If you want to go back to open source Spinnaker, you can repeat the same process as above with open source Halyard. Specifically, replace the Armory-extended Halyard image with the open source Halyard image, update Spinnaker version (from 2.x to 1.x), and run hal deploy apply

Troubleshooting

Depending on what version of Halyard / Armory-extended Halyard you’re moving to/from, there may be some fields in your Halyard configuration that are present in one version but not the other.
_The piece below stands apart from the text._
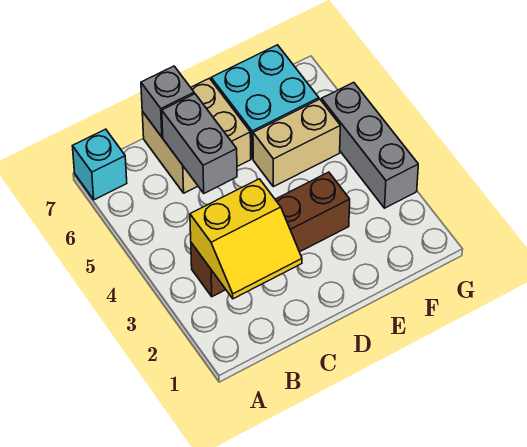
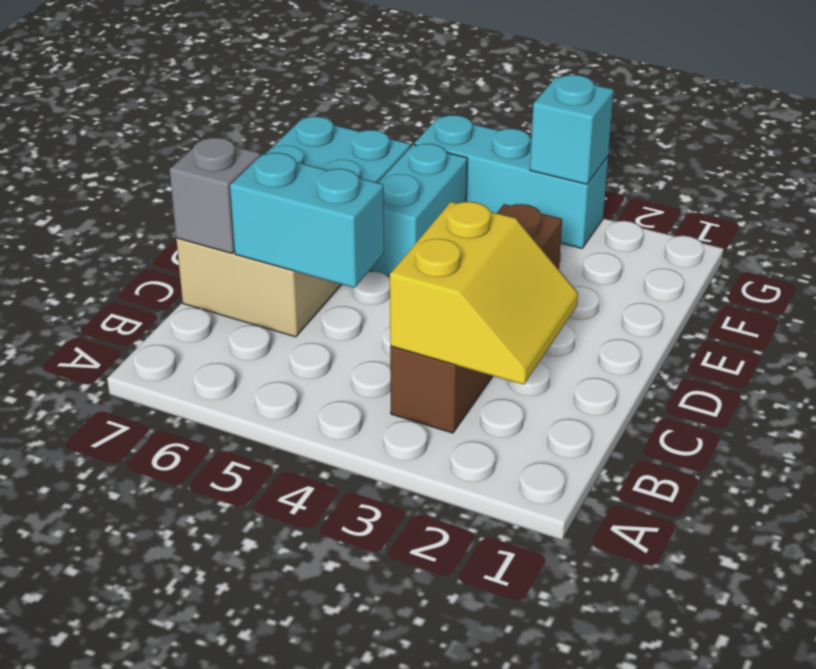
cyan 1x1 brick [73,129,127,200] -> cyan 1x1 brick moved to [530,75,614,184]
grey 1x2 brick [162,94,237,193] -> cyan 1x2 brick [230,153,384,288]
tan 1x2 brick [253,99,340,187] -> cyan 1x2 brick [370,144,467,276]
grey 1x3 brick [322,82,418,208] -> cyan 1x3 brick [414,115,608,249]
You’ll see an Unrecognized field error like this:

$ hal deploy apply
- Get current deployment
  Failure
Problems in Global:
! ERROR Could not translate your halconfig: Unrecognized field
  "nodeSelectors" (class
  com.netflix.spinnaker.halyard.config.model.v1.node.DeploymentEnvironment), not
  marked as ignorable (14 known properties: "size", "initContainers",
  "updateVersions", "consul", "customSizing", "vault", "gitConfig", "location",
  "sidecars", "haServices", "accountName", "type", "hostAliases",
  "bootstrapOnly"])
at [Source: N/A; line: -1, column: -1] (through reference chain:
  io.armory.halyard.config.model.v1.node.ArmoryHalconfig["deploymentConfigurations"]->java.util.ArrayList[0]->com.netflix.spinnaker.halyard.config.model.v1.node.ArmoryDeploymentConfiguration["deploymentEnvironment"]->com.netflix.spinnaker.halyard.config.model.v1.node.DeploymentEnvironment["nodeSelectors"])

- Failed to get deployment name.

If you see the above error, go to the /home/spinnaker/.hal/config file in your Halyard container, search for the offending field, and remove the yaml block (comment it out or completely remove it).

For example, in the above case, find the deploymentEnvironment.nodeSelectors field, and remove it. Repeat as necessary.